Auto-ReID-Fast
Auto-ReID-Fast copied to clipboard
Questions about triplet loss
Hi, I am wondering why the inputs of triplet loss are the same as cross entropy loss?
https://github.com/DuanYiqun/Auto-ReID-Fast/blob/c447ddf0bbb949e16c9521e9165603c4c3fb0570/models/losses.py#L64
def __init__(self, lamb = 0.5):
super().__init__()
self.lamb = lamb
self.cross_entropy = cross_entropy()
self.triplet_loss = TripletLoss()
def forward(self, inputs, labels):
return self.lamb*self.cross_entropy(inputs, labels) + (1-self.lamb) * self.triplet_loss(inputs, labels)
The inputs of cross entropy loss should be logits, while the inputs of triplet loss should be features. How does the triplet loss work in your code? I cannot find the exact implementation.

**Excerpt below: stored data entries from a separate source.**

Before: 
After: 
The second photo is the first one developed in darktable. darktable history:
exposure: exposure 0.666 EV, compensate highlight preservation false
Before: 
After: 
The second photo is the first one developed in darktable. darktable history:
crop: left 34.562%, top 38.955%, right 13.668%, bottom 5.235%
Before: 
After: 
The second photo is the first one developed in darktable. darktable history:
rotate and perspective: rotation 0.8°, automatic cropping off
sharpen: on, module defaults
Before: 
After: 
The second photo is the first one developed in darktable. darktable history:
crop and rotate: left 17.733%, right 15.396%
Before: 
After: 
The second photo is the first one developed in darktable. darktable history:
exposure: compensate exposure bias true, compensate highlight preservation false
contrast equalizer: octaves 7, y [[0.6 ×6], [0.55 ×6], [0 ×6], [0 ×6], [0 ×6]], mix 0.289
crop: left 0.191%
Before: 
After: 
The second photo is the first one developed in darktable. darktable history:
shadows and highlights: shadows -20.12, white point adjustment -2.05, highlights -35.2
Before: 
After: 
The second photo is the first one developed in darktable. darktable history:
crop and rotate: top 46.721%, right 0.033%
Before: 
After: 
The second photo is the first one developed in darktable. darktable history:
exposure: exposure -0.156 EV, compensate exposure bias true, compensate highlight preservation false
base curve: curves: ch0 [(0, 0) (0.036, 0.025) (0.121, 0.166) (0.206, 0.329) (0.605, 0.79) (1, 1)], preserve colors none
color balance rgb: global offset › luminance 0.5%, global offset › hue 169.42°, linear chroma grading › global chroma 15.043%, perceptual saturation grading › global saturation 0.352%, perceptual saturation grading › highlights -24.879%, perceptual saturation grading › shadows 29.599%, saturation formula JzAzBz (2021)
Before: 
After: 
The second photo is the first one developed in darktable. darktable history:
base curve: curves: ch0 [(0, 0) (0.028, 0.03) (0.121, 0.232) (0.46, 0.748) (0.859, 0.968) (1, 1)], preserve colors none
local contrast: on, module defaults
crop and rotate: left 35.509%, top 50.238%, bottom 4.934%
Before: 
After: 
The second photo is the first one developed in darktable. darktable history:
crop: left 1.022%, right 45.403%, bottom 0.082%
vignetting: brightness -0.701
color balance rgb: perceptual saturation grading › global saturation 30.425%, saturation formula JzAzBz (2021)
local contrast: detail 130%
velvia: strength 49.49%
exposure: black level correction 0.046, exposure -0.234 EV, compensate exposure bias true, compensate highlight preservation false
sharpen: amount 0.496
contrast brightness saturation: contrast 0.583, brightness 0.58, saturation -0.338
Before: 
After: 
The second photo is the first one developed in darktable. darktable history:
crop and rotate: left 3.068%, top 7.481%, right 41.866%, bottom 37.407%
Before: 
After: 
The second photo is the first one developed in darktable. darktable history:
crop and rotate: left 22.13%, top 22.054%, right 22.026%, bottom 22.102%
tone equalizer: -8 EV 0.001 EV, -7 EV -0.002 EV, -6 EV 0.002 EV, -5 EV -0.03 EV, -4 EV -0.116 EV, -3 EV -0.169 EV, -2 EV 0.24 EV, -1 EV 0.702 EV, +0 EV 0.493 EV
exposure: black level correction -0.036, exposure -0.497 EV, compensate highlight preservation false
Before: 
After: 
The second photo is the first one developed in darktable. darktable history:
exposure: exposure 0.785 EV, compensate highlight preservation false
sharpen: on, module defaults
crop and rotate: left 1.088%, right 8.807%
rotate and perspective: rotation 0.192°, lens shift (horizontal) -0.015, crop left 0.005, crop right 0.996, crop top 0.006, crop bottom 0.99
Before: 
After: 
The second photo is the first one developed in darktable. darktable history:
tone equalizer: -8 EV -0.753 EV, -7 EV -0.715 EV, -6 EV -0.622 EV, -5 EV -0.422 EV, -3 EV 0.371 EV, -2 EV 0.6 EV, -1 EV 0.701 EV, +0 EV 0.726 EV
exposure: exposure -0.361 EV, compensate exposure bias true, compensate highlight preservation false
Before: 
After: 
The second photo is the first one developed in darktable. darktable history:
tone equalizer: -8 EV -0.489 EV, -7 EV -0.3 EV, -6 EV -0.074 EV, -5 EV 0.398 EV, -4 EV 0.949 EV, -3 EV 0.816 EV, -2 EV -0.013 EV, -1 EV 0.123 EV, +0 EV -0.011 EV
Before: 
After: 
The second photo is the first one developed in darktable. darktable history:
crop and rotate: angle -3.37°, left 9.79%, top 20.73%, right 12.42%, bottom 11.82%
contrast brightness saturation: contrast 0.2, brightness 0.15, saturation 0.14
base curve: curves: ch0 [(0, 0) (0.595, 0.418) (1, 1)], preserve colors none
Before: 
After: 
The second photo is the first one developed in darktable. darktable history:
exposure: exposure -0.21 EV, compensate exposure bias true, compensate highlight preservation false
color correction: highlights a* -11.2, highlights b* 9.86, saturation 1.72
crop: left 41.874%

Sorry for the very late reply. I haven't looked at this repo for a long time. It seems this code version is not complete with the triplet loss. Since I was not the author of auto-re-id, I just tried to reproduce this paper similarly to you.
Yet, I remembered that when I tried the triplet loss on the server by changing the sampler. However, the difference is not that significant. And to split distributed triplet sampling is quite time-consuming from the other internal code base, so I didn't do this part.